With the Syrian civil war, Assad’s pulling back from Kurdish areas, and the rise of the Syrian Kurds, the PKK’s outside option improved markedly. With its success in Syria, PKK was no longer in such a bad state, with military successes in Sincar, and even greater political successes in its cooperation with US forces in beating back ISIS. Undoubtedly the terms demanded by the PKK likely swung into red territory for the AKP. To make things worse, the electoral success of the Kurdish party HDP made things even more complicated as the AKP would now have to negotiate with two organizations, each looking to claim specific concessions and each wanting to be seen as the main spokesperson for Turkey’s Kurds. But most damaging, the surge in “political Kurdishness” caused direct political harm to AKP in the last election, as HDP climbed above the ten percent threshold needed for parliamentary representation, scuttling an AKP supermajority in parliament and its plans for an executive-presidential constitution. As I’ve discussed previously on this blog, a large share of this surge came from Kurds previously voting for the AKP.

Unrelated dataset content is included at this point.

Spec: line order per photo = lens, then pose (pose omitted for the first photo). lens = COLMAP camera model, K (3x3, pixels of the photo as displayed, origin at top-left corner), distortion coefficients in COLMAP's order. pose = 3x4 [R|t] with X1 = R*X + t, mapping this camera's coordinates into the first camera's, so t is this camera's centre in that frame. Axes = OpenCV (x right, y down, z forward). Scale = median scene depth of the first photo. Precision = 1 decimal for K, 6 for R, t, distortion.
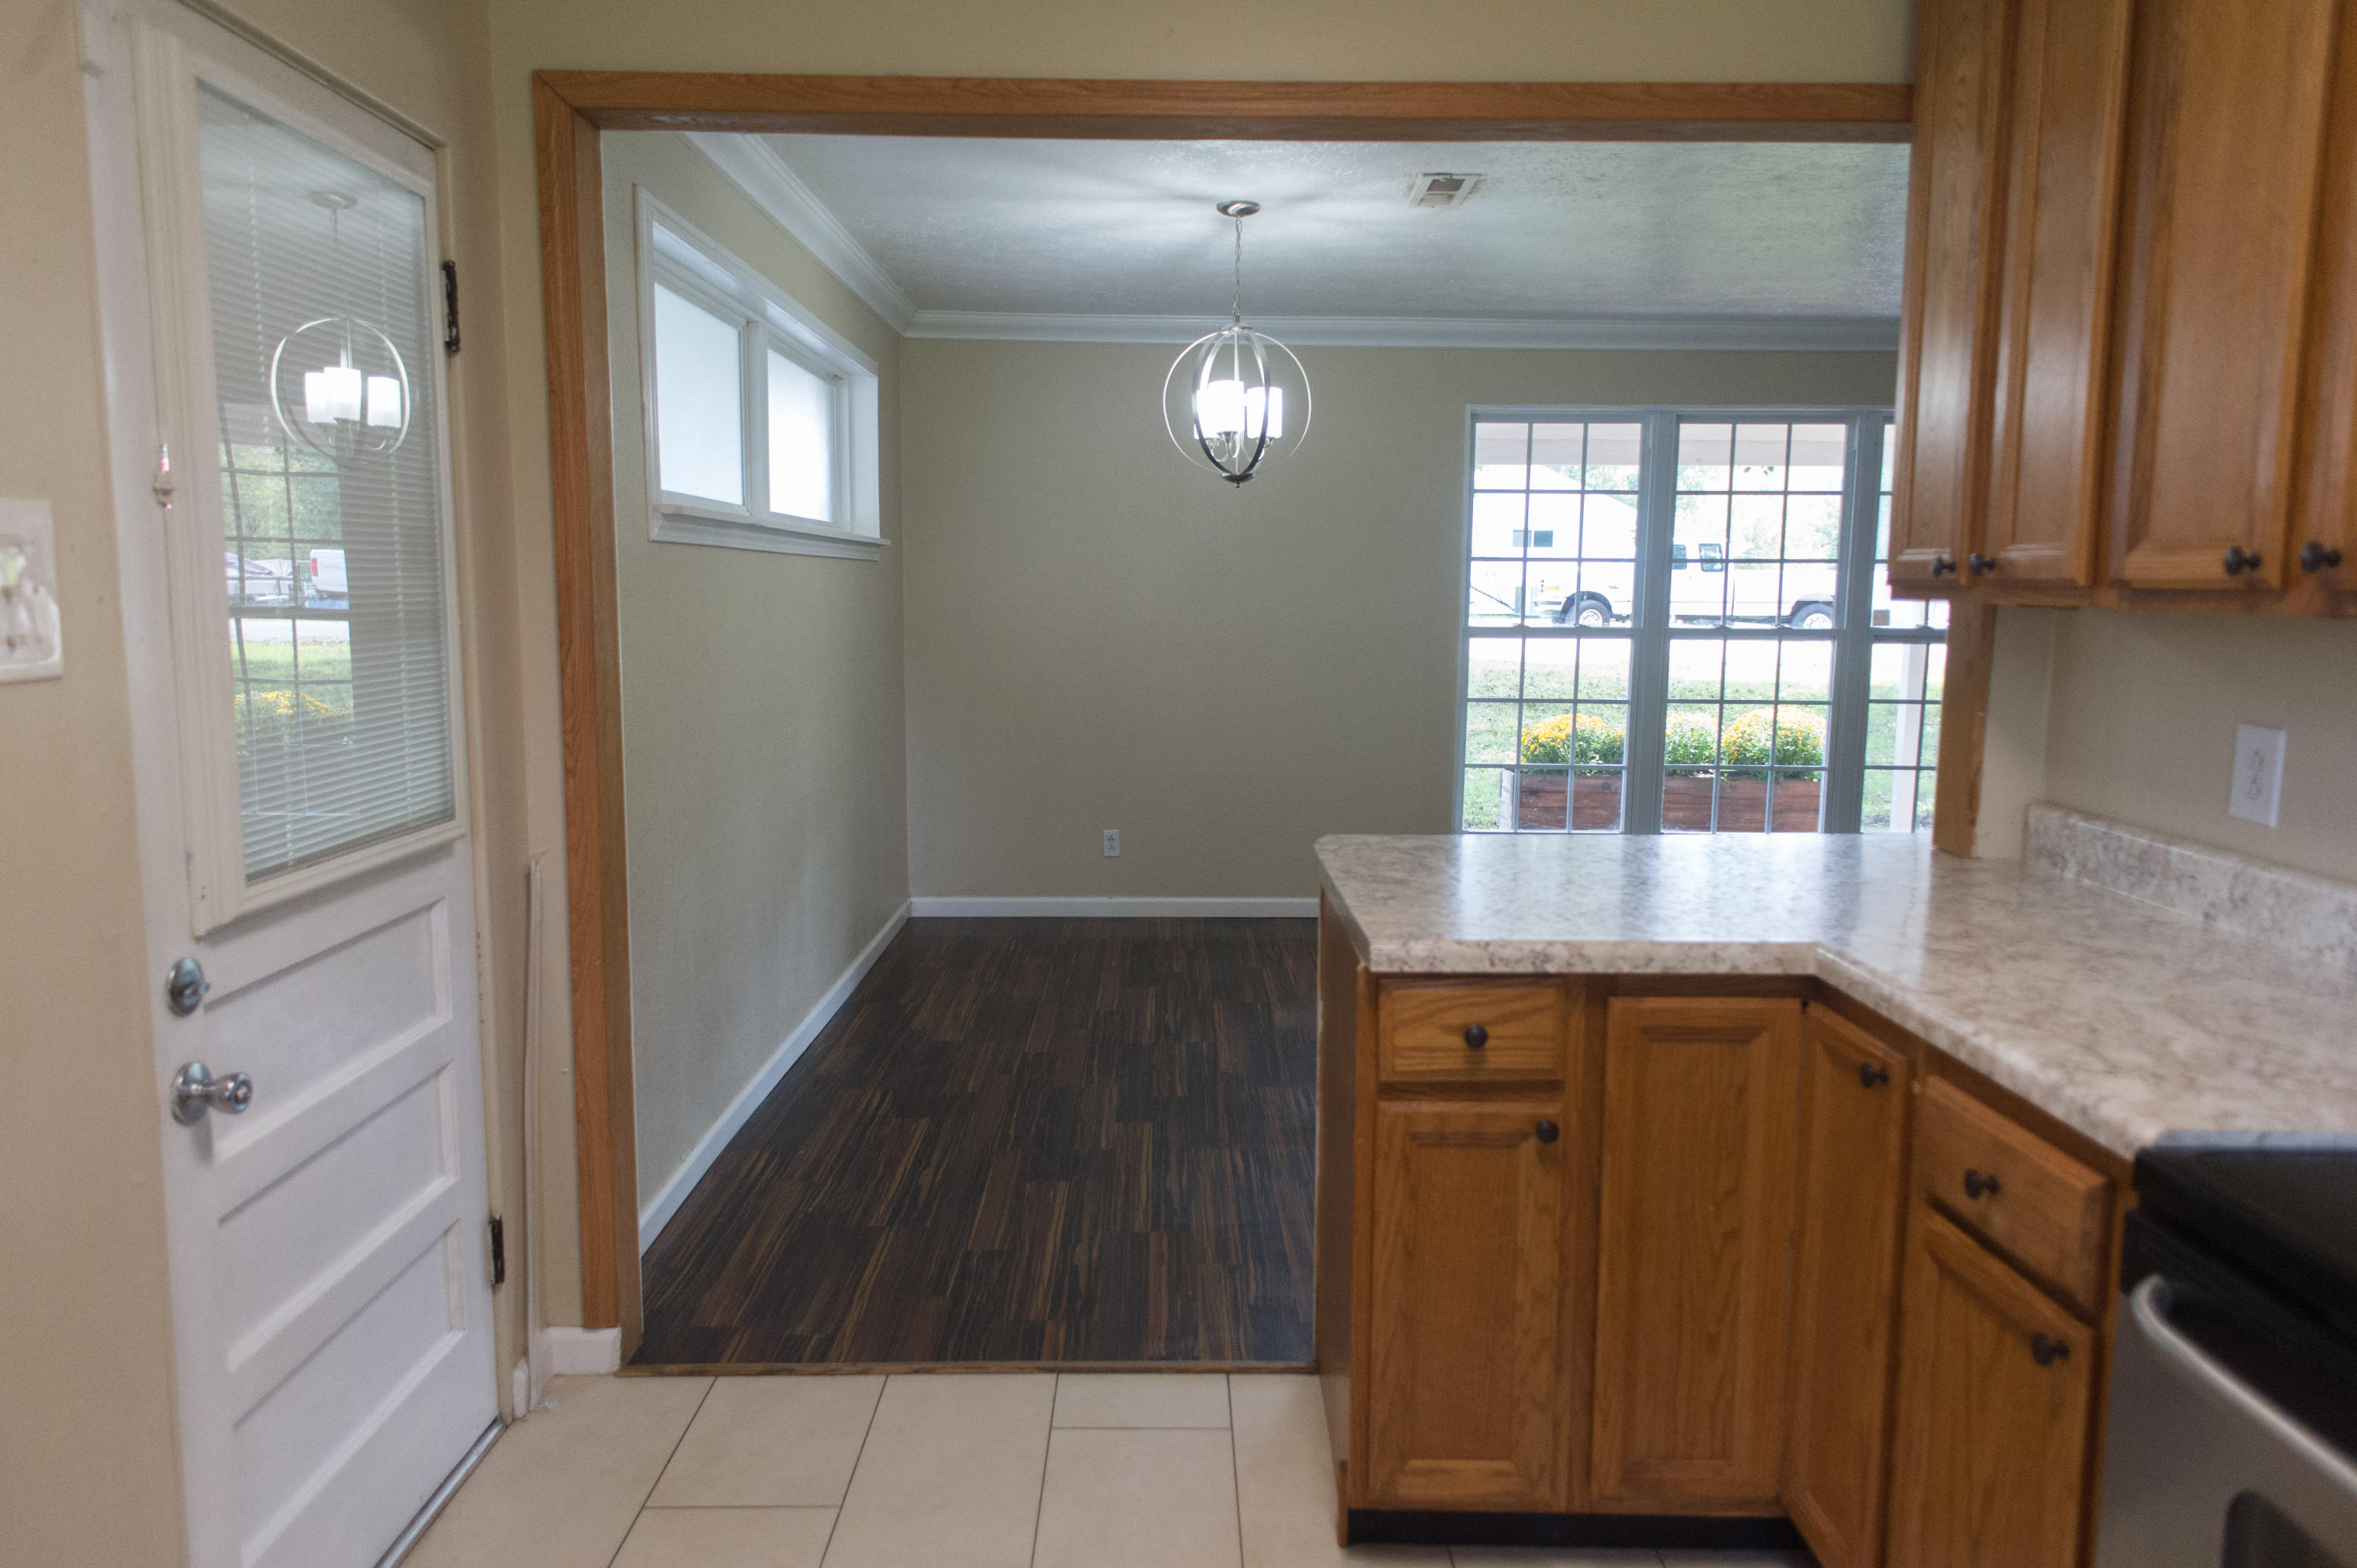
lens RADIAL K [[1563.4, 0, 1178.5], [0, 1563.4, 784.0], [0, 0, 1]] dist [0.039321, -0.046569]
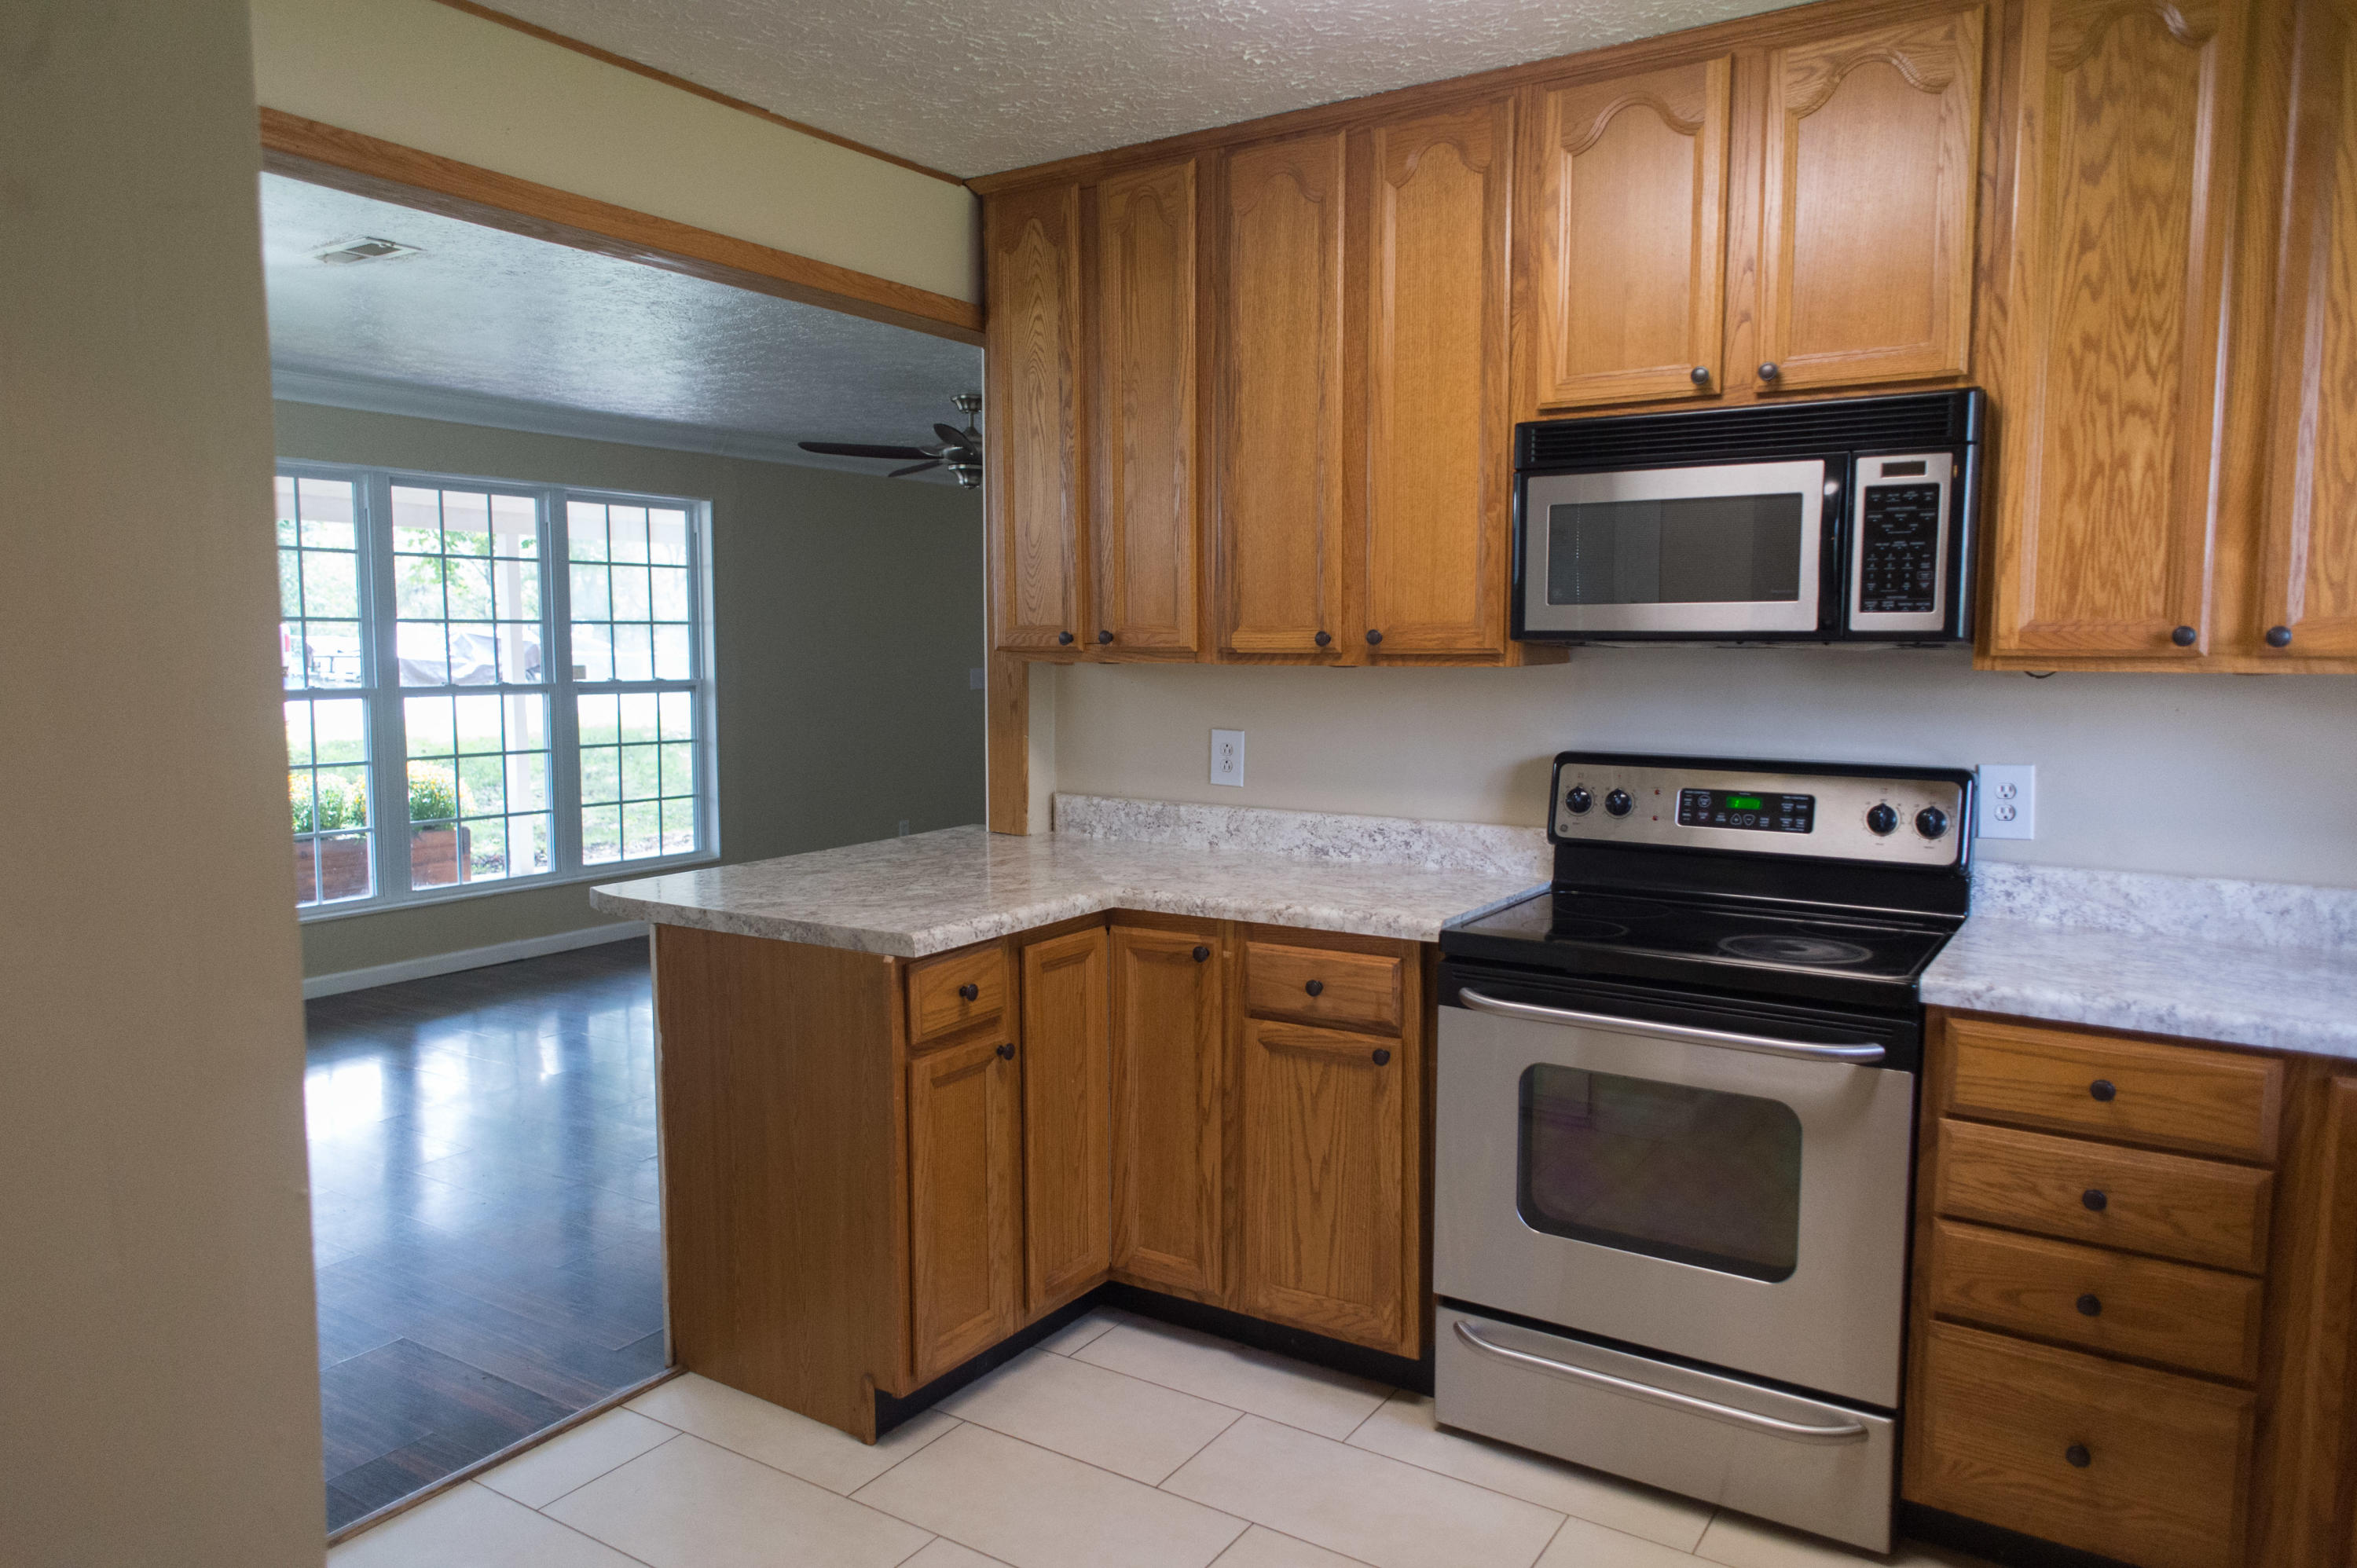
lens RADIAL K [[1563.4, 0, 1178.5], [0, 1563.4, 784.0], [0, 0, 1]] dist [0.039321, -0.046569]
pose [[0.545692, -0.083896, 0.833776, -0.769393], [0.110385, 0.993502, 0.027723, -0.030609], [-0.830684, 0.076908, 0.551407, 0.099283]]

Bombing PKK camps in Iraq is unlikely to destroy the organization, or to weaken it to levels it can’t recuperate from. Turkey has witnessed multiple rounds of mass incarceration of Kurdish activists (recently in the KCK trials), and bombed Qandil mountains as recently as in 2011. The Turkish government probably knows it can’t defeat PKK military, so then why is it resorting to violence then?
The likely target here is instead the HDP. By striking hard at the PKK, the Turkish government is pressuring the HDP to pick a side. Either it denounces PKK to end violence, risking political blowback among its Kurdish base, or it adopts a more pro-Kurdish rhetoric, risking the ire of the Turkish public as well as the judiciary, which has a long history of banning Kurdish parties and politicians. The strain could furthermore risk breaking the HDP party, with its more pro-PKK members leaving to pursue its goals elsewhere.
As coalition talks to form a new government are stalling, Turkey may soon see another round of elections. If the current conflict results in HDP polling below the ten percent threshold, this could leave the field open for an AKP supermajority, an Erdogan presidency, and a new era of political AKP dominance in Turkish politics.